4. The early flier catches the breaks
Two things never change about airlines: They run better earlier in the day and you’re always at highest risk when you book the last flight of the day.
Look at the most recent Air Travel Consumer Report, the Transportation Department’s monthly compilation of airline and airport operations. It’ll tell you the same thing that it told you 30 years ago: Airports operate most efficiently in the morning, and delays pile up as the business day progresses. That’s because domestic aircraft routinely fly several segments a day. Delays accumulate as planes move from point to point.
The “last flight” rule? That’s just common sense. If you push your schedule to its breaking point and book the final flight of the night, what happens if it cancels? You’re stuck. Airlines work hard to get their last flights out because they want aircraft properly positioned for the first departure the next day, but they can recover if they must dump the last flight. Your schedule? Not so much.
5. Buy only as much lodging as you need
My clunky metaphor about life on the road is that airlines drive the bus. We spend so much time adjusting our schedules to theirs that we often pay too little attention to lodging options. That’s a costly and often uncomfortable mistake.
The lodging industry has done what we contend we want the airlines to do: Give us the options we want at the prices we want to pay. Our lodging options are endless. There’s a brand and a hotel concept every few dollars along the pricing spectrum.
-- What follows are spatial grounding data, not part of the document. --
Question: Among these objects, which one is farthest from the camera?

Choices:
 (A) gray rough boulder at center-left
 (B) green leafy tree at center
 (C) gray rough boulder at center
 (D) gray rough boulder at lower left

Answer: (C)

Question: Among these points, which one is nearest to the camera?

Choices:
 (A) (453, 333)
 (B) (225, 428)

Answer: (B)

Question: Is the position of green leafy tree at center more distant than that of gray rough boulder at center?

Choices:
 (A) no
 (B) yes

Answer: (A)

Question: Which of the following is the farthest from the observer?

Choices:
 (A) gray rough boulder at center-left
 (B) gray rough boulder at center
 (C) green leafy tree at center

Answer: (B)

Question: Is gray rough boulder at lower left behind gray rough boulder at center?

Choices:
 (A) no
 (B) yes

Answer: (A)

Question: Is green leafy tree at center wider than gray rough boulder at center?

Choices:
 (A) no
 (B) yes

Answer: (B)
A generation ago, our choice was “hotel” or “motel.” Now, there are all-suites hotels, extended-stay properties, numerous flavors of full-service operations and a dazzling array of what the industry calls “focused service” options.
No business traveler should stay exclusively in one type of lodging on the road. That’s bad tactical planning. Book each trip according to your needs. Some journeys will require the full-on traditional hotel complete with bellmen, in-house restaurants and extensive meeting space. Other, longer trips call for more residential-style lodging with kitchens and hang-out space. Still others may require only a good bed, a strong shower and a quick breakfast the next morning. Buy exactly as much lodging as you need for each trip. It’s better for your budget and your physical and mental well-being.
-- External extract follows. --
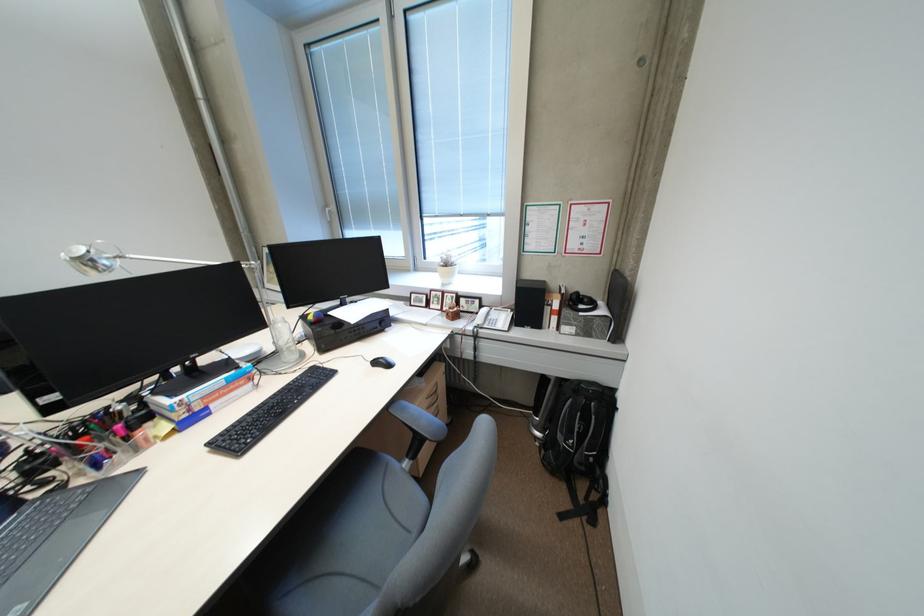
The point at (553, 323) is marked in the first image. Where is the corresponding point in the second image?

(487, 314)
6. Don’t play if you’re paying interest
Frequency programs stopped being about airline and hotel loyalty years ago. The vast majority of points and miles — upwards of two-thirds, in fact — are now generated by other activities. And the vast majority of those credits, perhaps 90 percent, are created by credit card spending.
Playing your cards right is key to maximizing your ability to turn your business travel into free flights and free hotel rooms. But if you roll over your credit card balances each month and pay interest, you shouldn’t use airline and hotel cards. It’s financial suicide.
In common scenarios, your rate of return on airline and hotel credit cards is 3 or 4 percent. If you’re smart and savvy (and lucky), the payout can reach 6 or 8 percent. But the average interest rate that credit cards charge is north of 15 percent. Airline and hotel card rate are frequently higher. If you carry balances, concentrate on finding cards with the lowest possible interest rate, not miles or points.
7. Tip better and tip often
We’re all business people, so what part of tipping don’t you understand? The better you tip and the more frequently you do it, the better service you’ll receive from everyone: underpaid maids at your hotel, basement-dwelling baristas at your favorite airport coffee bar, the shoeshine guy, even the FedEx or UPS delivery person dumping packages on your desk while you’re gone.
You’re on the road for business. Business runs on money. Why do you think service people in travel do what they do? And it’s guaranteed that you make more money than almost all of them. A few extra bucks won’t dent your budget, but it will surely mean a lot to them. And you reap the by-product of your well-considered generosity: better, faster and more attentive service.